PROVIDED RECORDS:
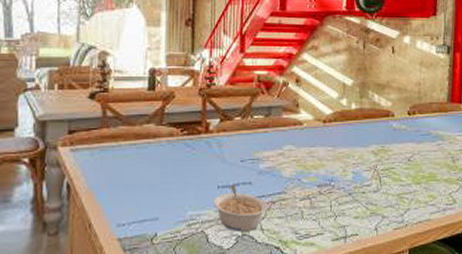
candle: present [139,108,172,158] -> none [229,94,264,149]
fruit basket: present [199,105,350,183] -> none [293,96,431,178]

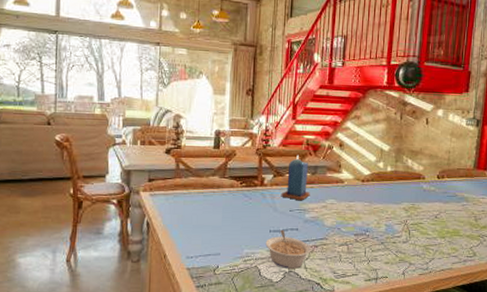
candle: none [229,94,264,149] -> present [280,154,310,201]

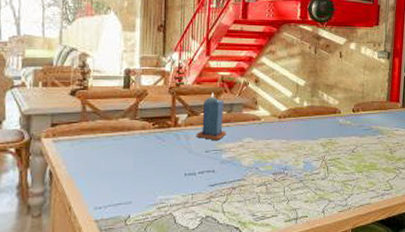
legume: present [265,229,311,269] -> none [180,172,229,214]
* * *
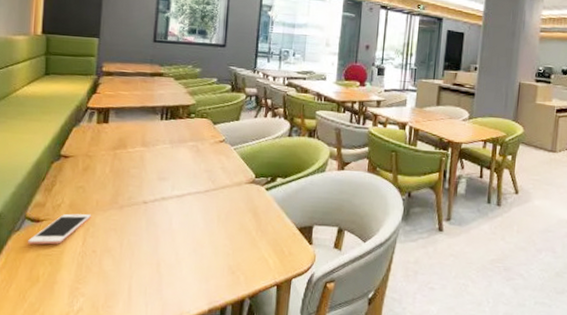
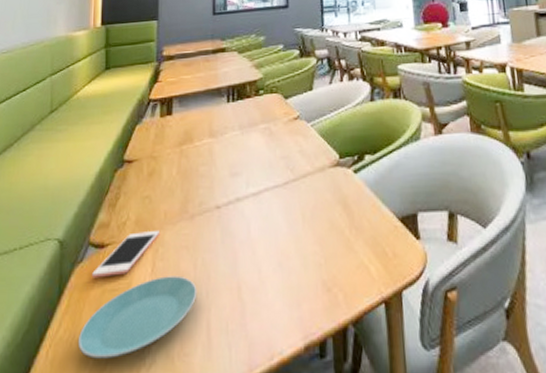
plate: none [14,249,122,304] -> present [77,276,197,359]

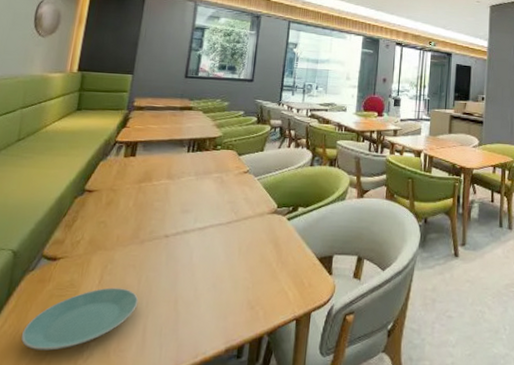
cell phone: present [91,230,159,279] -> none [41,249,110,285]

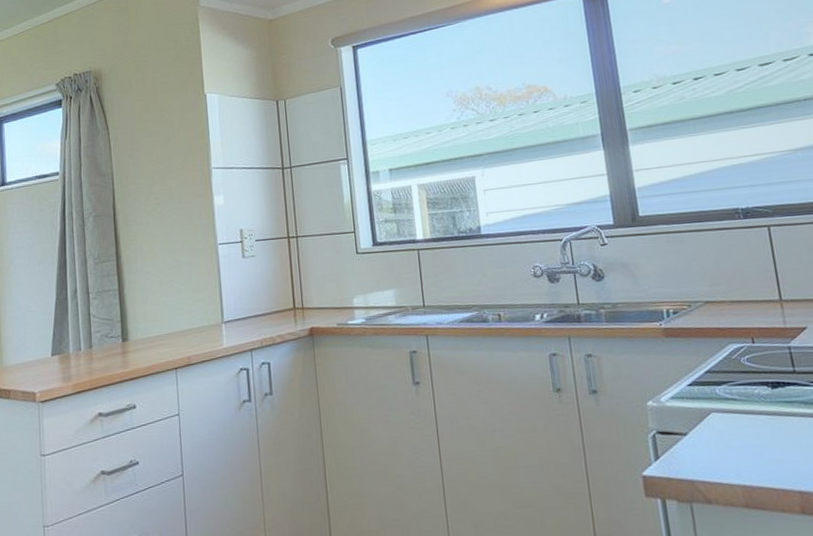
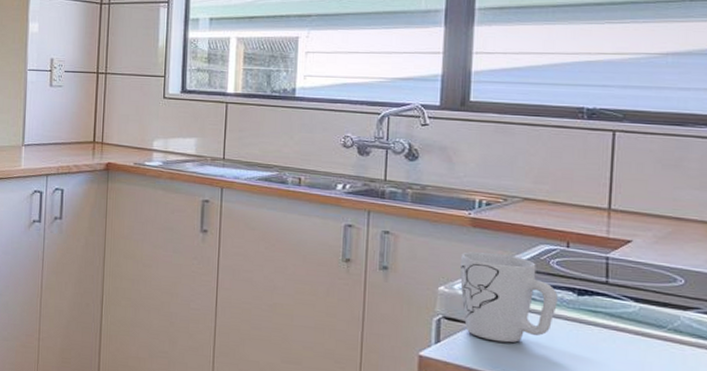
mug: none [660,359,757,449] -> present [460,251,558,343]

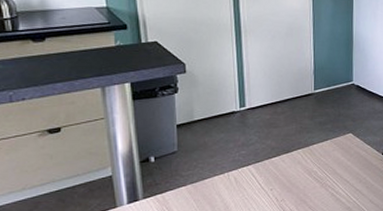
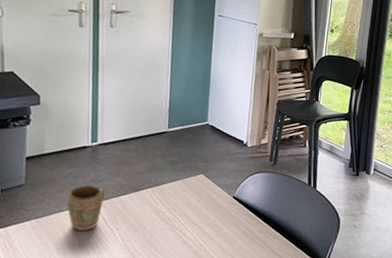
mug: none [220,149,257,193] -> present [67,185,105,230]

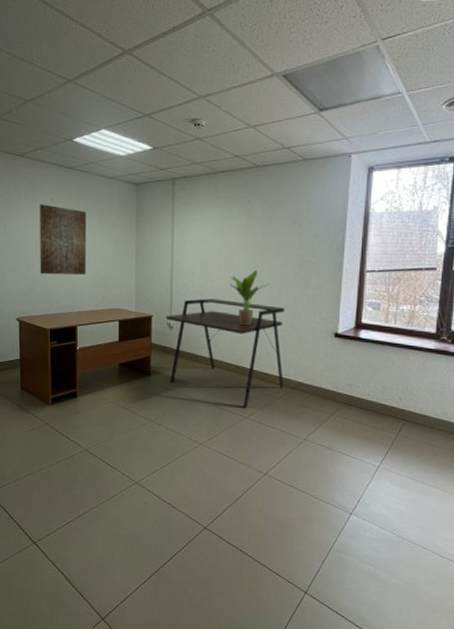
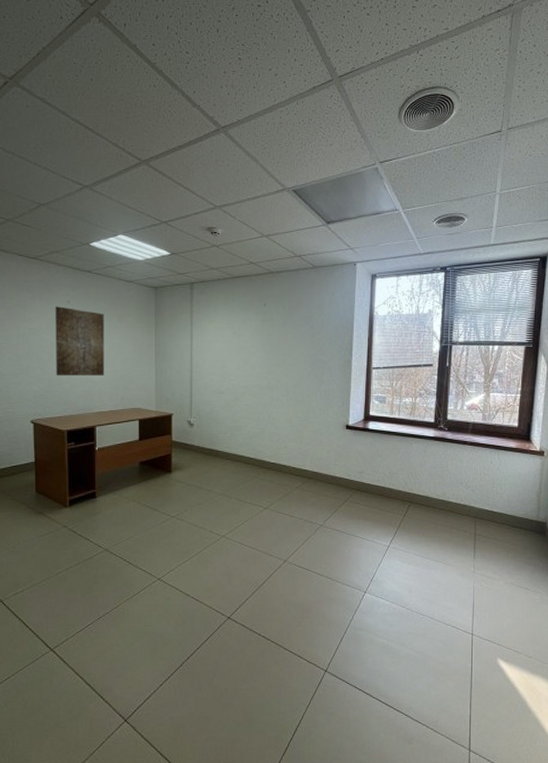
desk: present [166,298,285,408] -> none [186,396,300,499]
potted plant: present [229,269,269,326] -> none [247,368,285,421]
---
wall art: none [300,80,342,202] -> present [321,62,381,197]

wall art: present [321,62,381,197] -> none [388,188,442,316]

ACTION ITEM: Using the entries above, give back exactly the line containing "wall art: none", the line containing "wall art: present", and every line between them, and nothing else.

EXERCISE ANSWER:
wall art: none [300,80,342,202] -> present [321,62,381,197]

wall art: present [321,62,381,197] -> none [388,188,442,316]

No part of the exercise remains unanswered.